Les modifications proposées comportent une interdiction visant essentiellement à bannir la vente d’options binaires à court terme à la clientèle québécoise. La proposition, si elle est adoptée, interdira la vente à un particulier résidant au Québec d’une option binaire ou d’un dérivé lorsque :

  • à l’échéance, le titulaire a droit soit à un rendement fixe préétabli si l’élément sous-jacent satisfait à une condition prédéterminée, soit à un rendement nul si l’élément sous-jacent ne satisfait pas à une condition prédéterminée;
  • le titulaire n’a pas la possibilité d’acquérir ou de vendre l’élément sous-jacent;
  • l’échéance est inférieure à 30 jours.

L’interdiction qui est proposée s’appliquerait indistinctement à l’offre aux particuliers de dérivés présentant les caractéristiques susmentionnées, que l’offrant soit inscrit ou non en tant que courtier en dérivés au Québec, qu’il se conforme ou non aux autres exigences prévues par la législation sur les dérivés du Québec ou qu’il bénéficie ou non de dispenses accordées en vertu de celle-ci.

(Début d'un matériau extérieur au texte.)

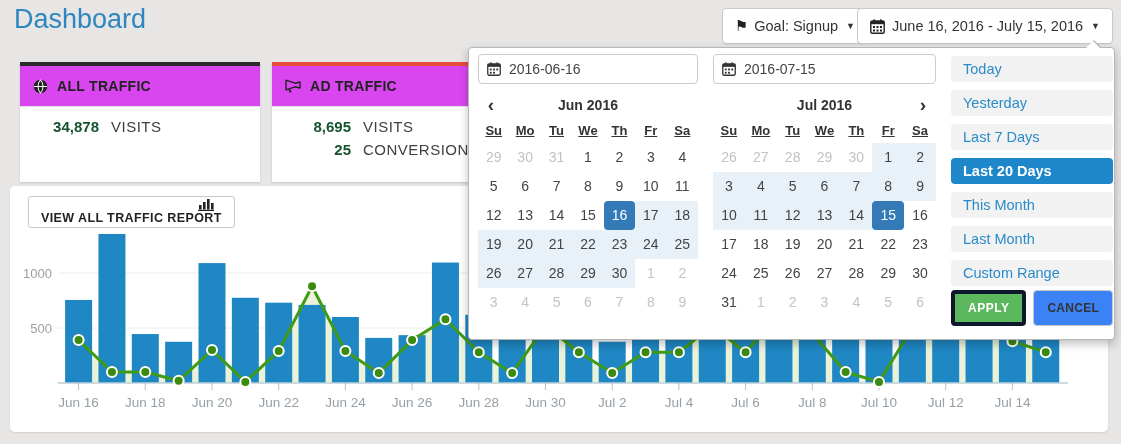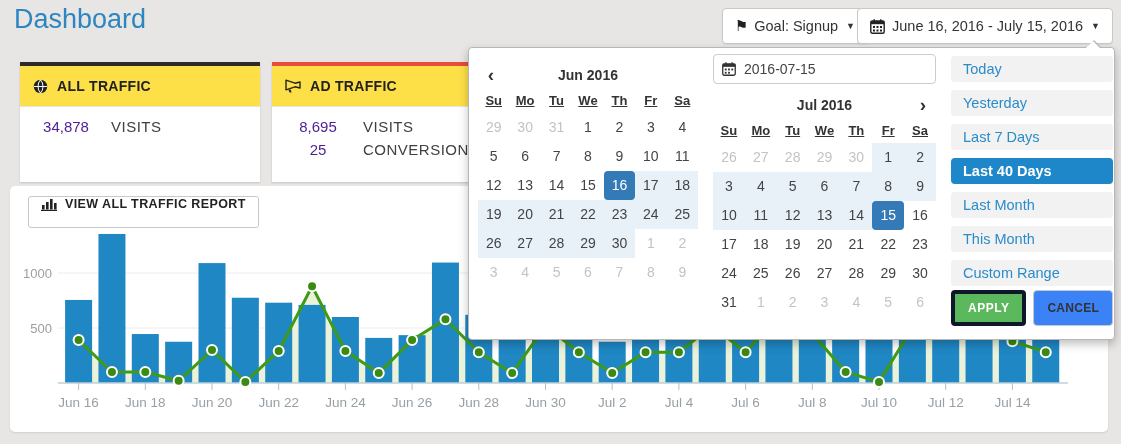--- a/index.html
+++ b/index.html
@@ -15,34 +15,34 @@
   .goal-btn{right:253px;}
   .date-btn{right:8px;}
   .flag{font-size:15px;margin-right:6px;color:#222;}
   .bold{font-weight:normal;margin-right:4px;}
   .caret{font-size:9px;color:#333;margin-left:8px;}
   .cal-ico{margin-right:7px;display:inline-flex;}
 
   
   .card{position:absolute;top:62px;width:240px;height:120px;background:#fff;border-top:4px solid #2b2b2b;
         box-shadow:0 1px 2px rgba(0,0,0,.15);z-index:3;box-sizing:border-box;}
-  .chead{height:40px;background:#fde047;border-bottom:1px solid #e4e4e4;display:flex;align-items:center;
+  .chead{height:40px;background:#d946ef;border-bottom:1px solid #e4e4e4;display:flex;align-items:center;
          padding:0 13px;font-weight:bold;font-size:14px;color:#222;letter-spacing:.3px;}
   .chead .hico{margin-right:9px;display:inline-flex;}
   .cbody{padding:11px 13px 0 13px;}
   .stat{display:flex;align-items:baseline;margin-bottom:6px;font-size:15px;}
-  .stat .num{width:66px;text-align:center;font-weight:normal;color:#4c1d95;}
+  .stat .num{width:66px;text-align:right;font-weight:bold;color:#14532d;}
   .stat .lbl{margin-left:12px;color:#404040;letter-spacing:.5px;}
 
   
   .panel{position:absolute;left:10px;top:186px;width:1098px;height:246px;background:#fff;border-radius:5px;
          box-shadow:0 1px 2px rgba(0,0,0,.10);z-index:1;}
   .report-btn{position:absolute;left:28px;top:196px;height:30px;background:#fff;border:1px solid #c9c9c9;border-radius:3px;
-         display:flex;align-items:flex-start;padding:0 12px;font-size:12.5px;font-weight:bold;color:#222;
-         letter-spacing:.4px;cursor:pointer;z-index:6;}
+         display:flex;align-items:flex-end;padding:0 12px;font-size:12.5px;font-weight:bold;color:#222;
+         letter-spacing:.4px;cursor:pointer;z-index:6;flex-direction:column;}
   .report-btn .hico{margin-right:8px;display:inline-flex;}
 
   .chart-svg{position:absolute;left:0;top:0;z-index:2;pointer-events:none;font-family:"Liberation Sans",sans-serif;}
 
   
   .popup{position:absolute;left:468px;top:47px;width:645px;height:291px;background:#fff;border:1px solid #b7b7b7;
          border-radius:4px;box-shadow:0 4px 10px rgba(0,0,0,.25);z-index:20;}
   .arrow-outer,.arrow-inner{position:absolute;width:0;height:0;border-left:8px solid transparent;border-right:8px solid transparent;}
   .arrow-outer{top:-8px;right:12px;border-bottom:8px solid #b7b7b7;}
   .arrow-inner{top:-7px;right:13px;border-bottom:8px solid #fff;}
@@ -264,20 +264,38 @@
       <circle cx="979.0500000000001" cy="326.9" r="5" fill="#3a8b10" stroke="#fff" stroke-width="2"></circle>
       <circle cx="1012.4000000000001" cy="341.2" r="5" fill="#3a8b10" stroke="#fff" stroke-width="2"></circle>
       <circle cx="1045.75" cy="352.2" r="5" fill="#3a8b10" stroke="#fff" stroke-width="2"></circle>
     </svg>
 
   <div class="popup">
     <div class="arrow-outer"></div>
     <div class="arrow-inner"></div>
 
     <div class="cal c0">
+      <div class="input-wrap">
+        <span class="input-ico">
+          <svg width="14" height="14" viewBox="0 0 15 15">
+              <rect x="0.8" y="2" width="13.4" height="12.2" rx="1.5" fill="none" stroke="#333" stroke-width="1.4"></rect>
+              <rect x="0.8" y="2" width="13.4" height="3.2" fill="#333"></rect>
+              <line x1="4.2" y1="0.2" x2="4.2" y2="3" stroke="#333" stroke-width="1.4"></line>
+              <line x1="10.8" y1="0.2" x2="10.8" y2="3" stroke="#333" stroke-width="1.4"></line>
+              <g fill="#333">
+                <rect x="3" y="7" width="2" height="2"></rect>
+                <rect x="6.5" y="7" width="2" height="2"></rect>
+                <rect x="10" y="7" width="2" height="2"></rect>
+                <rect x="3" y="10.5" width="2" height="2"></rect>
+                <rect x="6.5" y="10.5" width="2" height="2"></rect>
+              </g>
+            </svg>
+        </span>
+        <input class="date-input" readonly="" value="2016-06-16" style="">
+      </div>
       <div class="cal-head">
         <span class="chev prev">‹</span>
         <span>Jun 2016</span>
       </div>
       <div class="grid dow-row">
           <span class="dow">Su</span>
           <span class="dow">Mo</span>
           <span class="dow">Tu</span>
           <span class="dow">We</span>
           <span class="dow">Th</span>
@@ -405,23 +423,23 @@
           <span class="day m">4</span>
           <span class="day m">5</span>
           <span class="day m">6</span>
         </div>
     </div>
 
     <div class="presets">
         <div class="preset">Today</div>
         <div class="preset">Yesterday</div>
         <div class="preset">Last 7 Days</div>
-        <div class="preset active">Last 40 Days</div>
+        <div class="preset active">Last 20 Days</div>
+        <div class="preset">This Month</div>
         <div class="preset">Last Month</div>
-        <div class="preset">This Month</div>
         <div class="preset">Custom Range</div>
       </div>
 
     <div class="popup-actions">
       <button class="btn-apply">APPLY</button>
       <button class="btn-cancel">CANCEL</button>
     </div>
   </div>
 
 </div>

Les modifications proposées permettraient à l’AMF, aux conditions qu’elle détermine, d’« autoriser explicitement l’offre d’un [dérivé] lorsqu’elle estime que cette autorisation ne porte pas atteinte à [sic] protection des épargnants » et elles précisent que « [la] décision de [l’AMF] est sans appel ». L’avis relatif au règlement ne contient aucune ligne directrice concernant les types d’instruments que l’AMF serait disposée à autoriser ni les conditions qu’elle entend fixer. Il serait utile d’apporter des précisions sur ce point qui permettraient de mieux distinguer les stratagèmes frauduleux des opérations sur dérivés légitimes.

L’avis portant sur les propositions explique que « [l]es options binaires peuvent être comparées à des paris. Les plateformes offrant illégalement ces produits présentent d’ailleurs certaines similarités avec des sites de casino en ligne. Les investisseurs sont généralement invités à miser sur l’évolution d’une devise, d’un indice boursier ou d’une action dans un futur très rapproché, souvent une affaire de quelques minutes. À l’expiration du délai, soit ils gagnent un montant déterminé à l’avance, soit ils perdent leur mise, c'est « tout ou rien », un peu comme dans un jeu de hasard. Par contre, lorsqu’ils enregistrent des gains « virtuels », il s’avère souvent impossible pour les investisseurs de les récupérer. De plus, ceux-ci sont souvent victimes de vol d’identité par la même occasion. »

Les Autorités canadiennes en valeurs mobilières (ACVM) s’inquiètent de la multiplication des sites Web offrant des plateformes de négociation d’options binaires établies à l’étranger qui ciblent spécifiquement les Canadiens.

Ces propositions suivent l’offensive musclée et médiatisée lancée par l’AMF pour mettre en garde les investisseurs québécois qui sont des particuliers contre ce type de produit et elles visent à répondre au nombre croissant de plaintes formulées par de petits investisseurs du public. Elles s’inscrivent par ailleurs dans le contexte d’une série de mises en garde faites par les principaux organismes de réglementation des valeurs mobilières partout dans le monde, notamment la U.S. Securities and Exchange Commission et la Commodity Futures Trading Commission.

Les plaintes pour fraude associées aux plateformes de négociation d’options binaires ou options tout ou rien illégales rapportent généralement des refus de porter des sommes au crédit des comptes de clients ou de rembourser des sommes à ces derniers, ou encore des vols d’identité et la manipulation de logiciel pour générer des opérations perdantes.

L’AMF pourrait bien être l’une des premières autorités de réglementation dans le monde à interdire la vente d’options binaires au grand public.

MISE EN GARDE : Cette publication a pour but de donner des renseignements généraux sur des questions et des nouveautés d’ordre juridique à la date indiquée. Les renseignements en cause ne sont pas des avis juridiques et ne doivent pas être traités ni invoqués comme tels. Veuillez lire notre mise en garde dans son intégralité au www.stikeman.com/avis-juridique.